The choice has been criticised because of Handke’s vocal support for the Serbs during the 1990s Yugoslav war.
Nobel committee member Henrik Petersen said Handke was “radically unpolitical” in his writing and that his support for the Serbs had been misunderstood.
Fellow committee member Rebecka Kärde said he “absolutely deserves” to win.
While Handke’s books, plays, poems and films have been widely praised over the past five decades, the announcement on 10 October was followed by howls of condemnation from his critics.
In an article in Swedish newspaper Dagens Nyheter, two Academy members, Mats Malm and Erik M Runesson, accepted that Handke had “definitely made provocative, inappropriate and unclear statements on political issues”.
But they wrote: “The Swedish Academy has obviously not intended to reward a war criminal and denier of war crimes or genocide. But that’s the impression you get in the media right now.”

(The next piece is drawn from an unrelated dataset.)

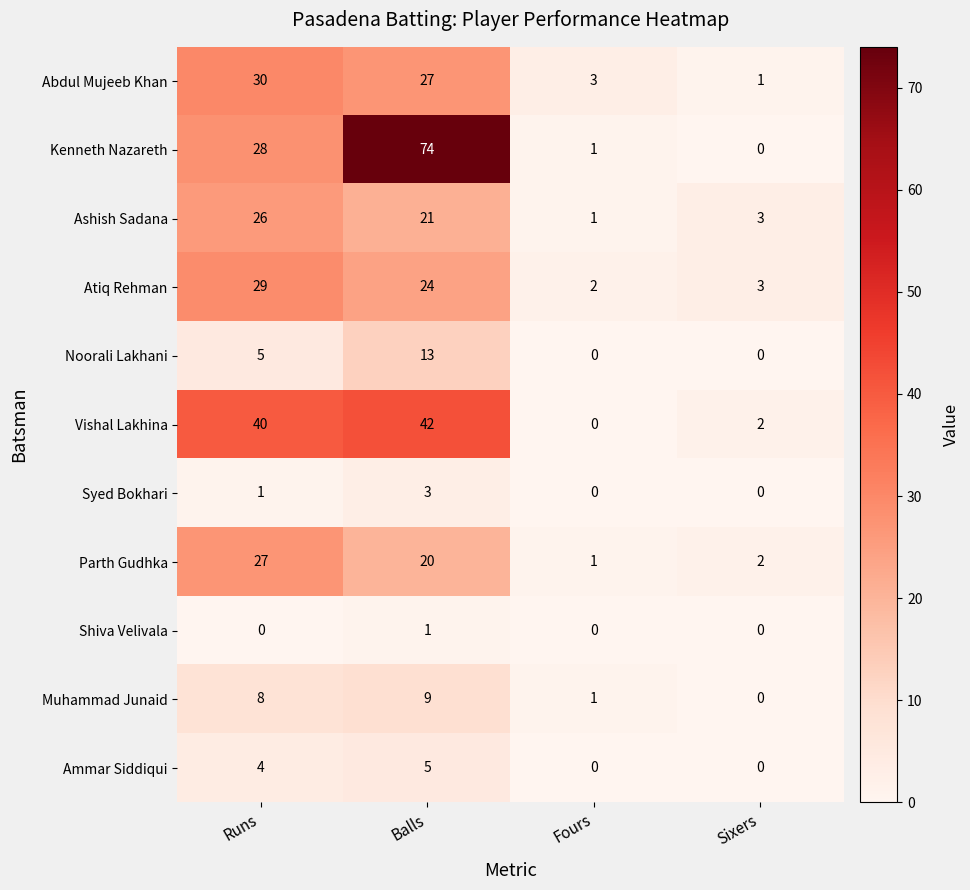

Rank the series by their maximum value, from highest to lowest.

Kenneth Nazareth, Vishal Lakhina, Abdul Mujeeb Khan, Atiq Rehman, Parth Gudhka, Ashish Sadana, Noorali Lakhani, Muhammad Junaid, Ammar Siddiqui, Syed Bokhari, Shiva Velivala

The organisation “has found nothing in what he has written that involves attacks on civil society or respect for the equal value of all people”, they added. “What we wonder is what sources the critics used and why Handke’s own statements are ignored.”

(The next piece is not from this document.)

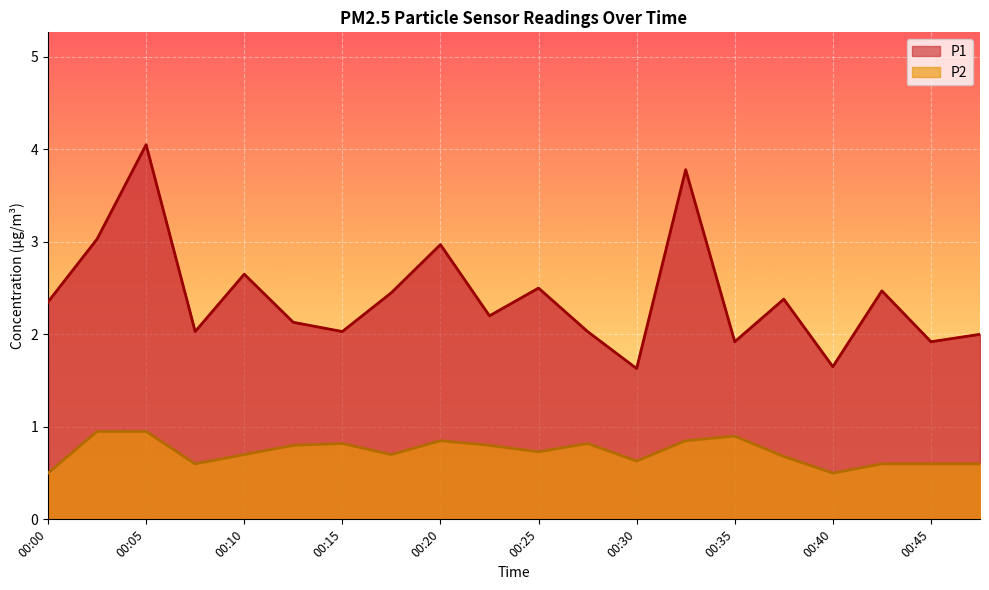

List the series in order of their peak value, lowest first.

P2, P1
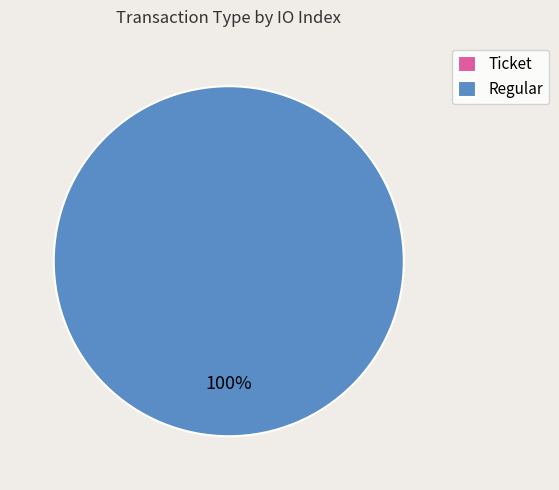

The Regular slice represents 92% of the pie. True or false?

False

In a 1996 book, Handke cast doubt on the Serbian massacre at Srebenica and accused the Bosnian Muslims of staging attacks. In a TV interview in 1999, he compared Serbia’s fate to that of Jews during the Holocaust – although he later apologised for that “slip of the tongue”. In 2006, he spoke at the funeral of Serb leader Slobodan Milosevic, who was accused of genocide and other war crimes.
‘An obvious choice’
However, the Academy quoted a 2006 article in which Handke said the Srebrenica massacre was the worst crime against humanity in Europe since Word War Two.
The choice was also defended by Henrik Petersen and Rebecka Kärde, who sat on the Nobel Committee for Literature, which recommends the winners to the Swedish Academy.
Petersen predicted that in the future, Handke would be considered “among the most obvious choices” for the prize. Writing in the newspaper Svenska Dagbladet, he described Handke as an advocate for peace and said he was “anti-nationalistic”.
Kärde said she didn’t want to “apologise for the hair-raising things that Handke has undoubtedly said and done”.
She explained: “The Nobel Committee must read the texts on Yugoslavia among another 70 works written over a period of 50 years. Which we did.” They concluded that the author of books including Repetition, My Year in the No-Man’s-Bay and Die Obstdiebin “absolutely deserves a Nobel Prize”.
She added: “When we give the award to Handke, we argue that the task of literature is other than to confirm and reproduce what society’s central view believes is morally right.”
Handke himself reacted angrily to the response to his win, telling journalists: “No-one who comes to me says that he has read any of my works, that he knows what I have written. It’s just questions like how does the world react, reactions to reactions.”
He said he would never speak to the media again, according to Austrian broadcaster ORF.